To do this we had to build a kiln from scratch and automate the drying process by use of a vacuum pump and heating matts in a steel chamber.

Its so efficient that we can dry our lumber from 25% moisture content down to about 8% within 24 hours! Cool right!

And to really hammer home just how much water comes out of the wood in a 24hr period. Here we have 3x 500mm long planks of English white Oak and the water that was extracted in that process (approx 350ml)

4. Thickness & Flattening

Next we need to ensure that the wood we have is all the same thickness. This is essential for the next step to work.

We often have to settle on wooden planks that are cupped or slightly mis-shaped. Its just the way nature is. Here's an example of a typical cupped piece of Oak from our dry pile.

We need to get that as flat as we can so we don't end up with clocks that look out of shape. We use a machine called a thicknesser planer which we pass the wood though multiple time to get the desired uniform dimensions. 

 

5. Jointing and glue up

As we previously mentioned in step one. We buy our Oak in boards widths of approximately 200mm (8") and we sell clocks up to 460mm in width. We achieve this by gluing together as many boards  as we need (up to 3 in total) to gain that width dimension.

Once we're happy with the flattened faces and the boards are the same thickness we need to mill down the edges perfectly flat. Doing so allows the board edges to butt together very closely and create a seamless surface of beautiful wood.

We apply a top quality glue to the edge of each board and clamp them together tightly for 24hrs until the glue bonds the pieces of wood together.

6. Sanding and prepping

Its been 48hrs since we brought the timber into the workshop. We've not even begun to create the clock yet!

Now that we have an almost square slab of timber with the slightly oversized dimension of the clock size we need. We can begin to prepare it for the machining process. We start by sanding down the faces to ensure that any seams between the wood are ground out and merge together to become almost invisible. Then we might take a planer and level out any high or low spots created from any underlying twist in the lumber that couldn't be addressed with the thickness planer. Its only then that we can lie it flat on the CNC bed to begin the machining process.

7. CNC machining

As I write this. I do so as an engineer of 20 years having been mainly involved in the electronic industry. My interests however have always swung much wider into other areas. I am quite proud to say that I have always enjoyed the many facets of engineering which has guided me towards the love of working with wood over the years. So much so that I decided to build my own CNC machine when the urge to have one became much too high. I wanted the challenge and eventually went on to create the machine I still use today. 

Every aspect of the machine is created from scratch, including the electronic control box you see below. The whole system is web based using a raspberry pi and ardunino which runs all the machine control.

The control box

   

The main machine deck is built using 12mm thick T6 aluminium plate all cut and drilled by hand using laser cut jigs to ensure accurate dimensions.
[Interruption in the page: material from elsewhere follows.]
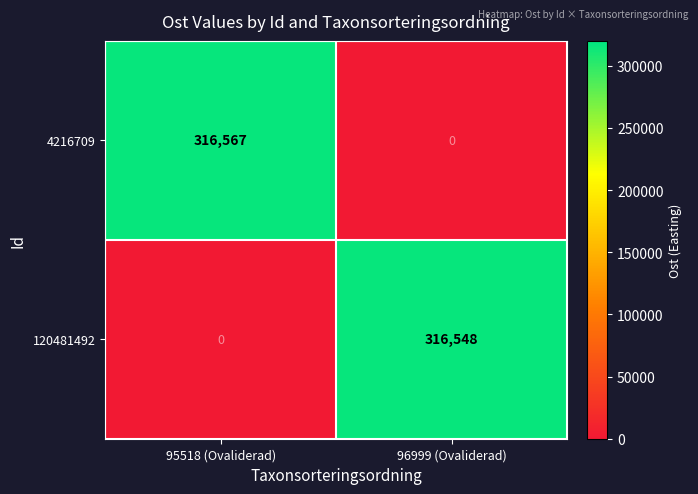

Reading left to right, transcribe all the data shown in this chart.

4216709: 95518 (Ovaliderad)=316567	96999 (Ovaliderad)=0
120481492: 95518 (Ovaliderad)=0	96999 (Ovaliderad)=316548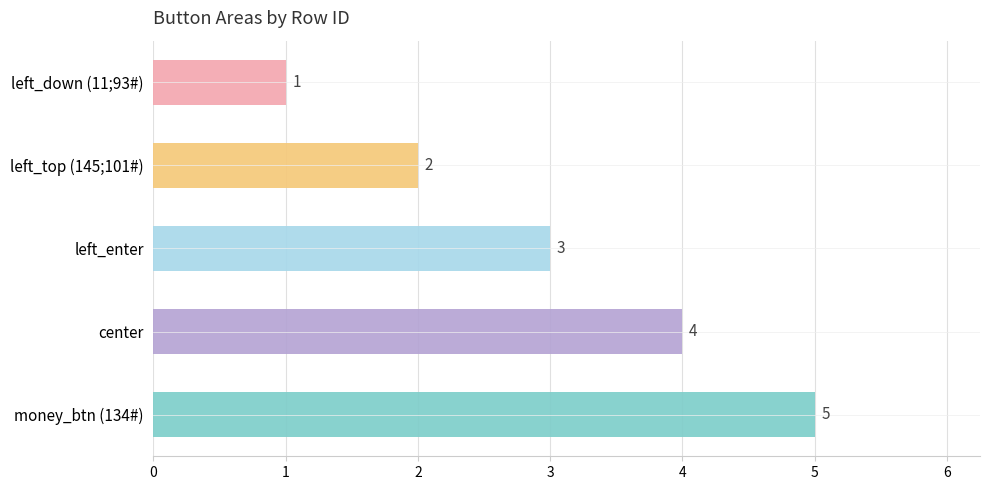

What is the smallest value displayed?

1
Its been an absolute pleasure to bring this creation to life, and I have to say, is by far the greatest tool in my workshop!

The CNC bed and milling head

 

I realise I've digressed somewhat from the main topic but it really is one of my proudest achievements and feel I should share that with the world. 

I could write a whole other blog post about the learning curve associated with running a CNC but I'll keep it focused for the sake of this post :o)

Designs

Before the machine can do anything, you need to tell it how to move. And to do that you first need to be able to model objects in 3D. There are many software packages out there that you can do this with, I won't go into it here but I have my favourite and it works well enough for my need. So using these 3D modelling packages you can create a shape, with specific dimensions and artefacts. Then you specify how you want the machine to cut out those shapes and dimensions depending on the tool you want to use and how fast you want it to do it. I've over simplified the process somewhat but those are the broad brushstrokes. 

So i've come up with a few models and we can convert all these models with instructions into a file that the machine understands and further converts in to X,Y,Z axis (Side to side, forward and back, up and down)

Below on the left is a typical 3D view from the modelling software where I have given it parameters of where to cut and how deep. To the right is how my machine sees a typical skeleton clock face that needs to be hollowed out. You can see that it has created a spiral pattern that radiates from the centre outward. This is the path that the cutting head will follow during this process and there can be multiple processes all with different tools.

 

The end result from what we see in the right hand picture after all three stages have been complete is the clock body cut out from the flat Oak slap we created from the gluing process

For enjoyment, and if you're interested to see the process. I have distilled this down into a short(ish) video where I break down the machining process and you get to see how it happens. This particular video is for a different design to that we're describing here but the main process is the same.

8. Laser cutting

Ok, so I only need this process for certain clocks. Mainly for the circular types where I can laser cut a pattern from plywood sheet or MDF and for engraving. You can see this prominently on our Solid Oak Skeleton clocks . We use an 80w Co2 laser to cut through up to 10mm of wood at a time! 

Our laser was actually the first step into CNC machines and again, yes, it is self built from scratch. Being the first foray into the world of machines, I didn't realise this was actually the most expensive to maintain and run. Those laser tubes are not cheap!  

Forgetting for a moment that they're very dangerous if operated without care. They also have lots of mirrors and lenses to bounce the laser light around the machine until it hits its target. The slightest knock or nudge can usually misalign some element of the system and causes hours of maintenance getting the system re-aligned. But all this is very worth while when you realise the incredible things you can create using it. In my case, as hinted to above, I used it to create all the cutting jigs for the parts to create my CNC machine. The laser can cut to within fractions of a millimetre, so all the holes and angles which were required and needed to be perfect were cut on the laser.

Creating great looking clock faces is just another string to its bow. Again, another type of design software is needed, mainly to cater for 2D drawing rather than 3D but the concept is still the same and we end up with results like below after we've given it several coats of black paint.

 

9. Finishing

Its doesn't stop there. We've now got a freshly made clock face body honed from solid Oak. To bring out all that lovely grain character and make it, POP. We need to add some treatment that will also aid in preserving the timber.

We use multiple types of preservations. And if I am honest, I don't have a firm favourite. But what I do gravitate to are traditional style wood treatments such as oils and shellac. The oils tend to give a matt style finish which looks deep and gives the timber a wet look without being too shiny. But the shellac, which by the way is made of tree bug saliva, is able to penetrate deep and dry off to provide better preservation without smelling too much. They both have their positives and negatives but it all depends what I want to achieve from the look and feel. 

If you managed to sit through the video above then you will see the process where I apply the oil with a rag and how it brings out the wood character in in full. And it a very satisfying stage.

What we end up with is a beautiful solid Oak wall clock ready to send out to a happy customer.

Click the image above to see out full collection

10. Quality inspection

The last step is probably the most important and we would be silly to skip this. Our very own in house inspection beagle gives it the sniff test and a quick kiss before we box up the clock and ship out. Molly is highly trained and nothing gets past her super sensitive nose. We're proud to have her around so allow us to introduce our very own QC, Molly.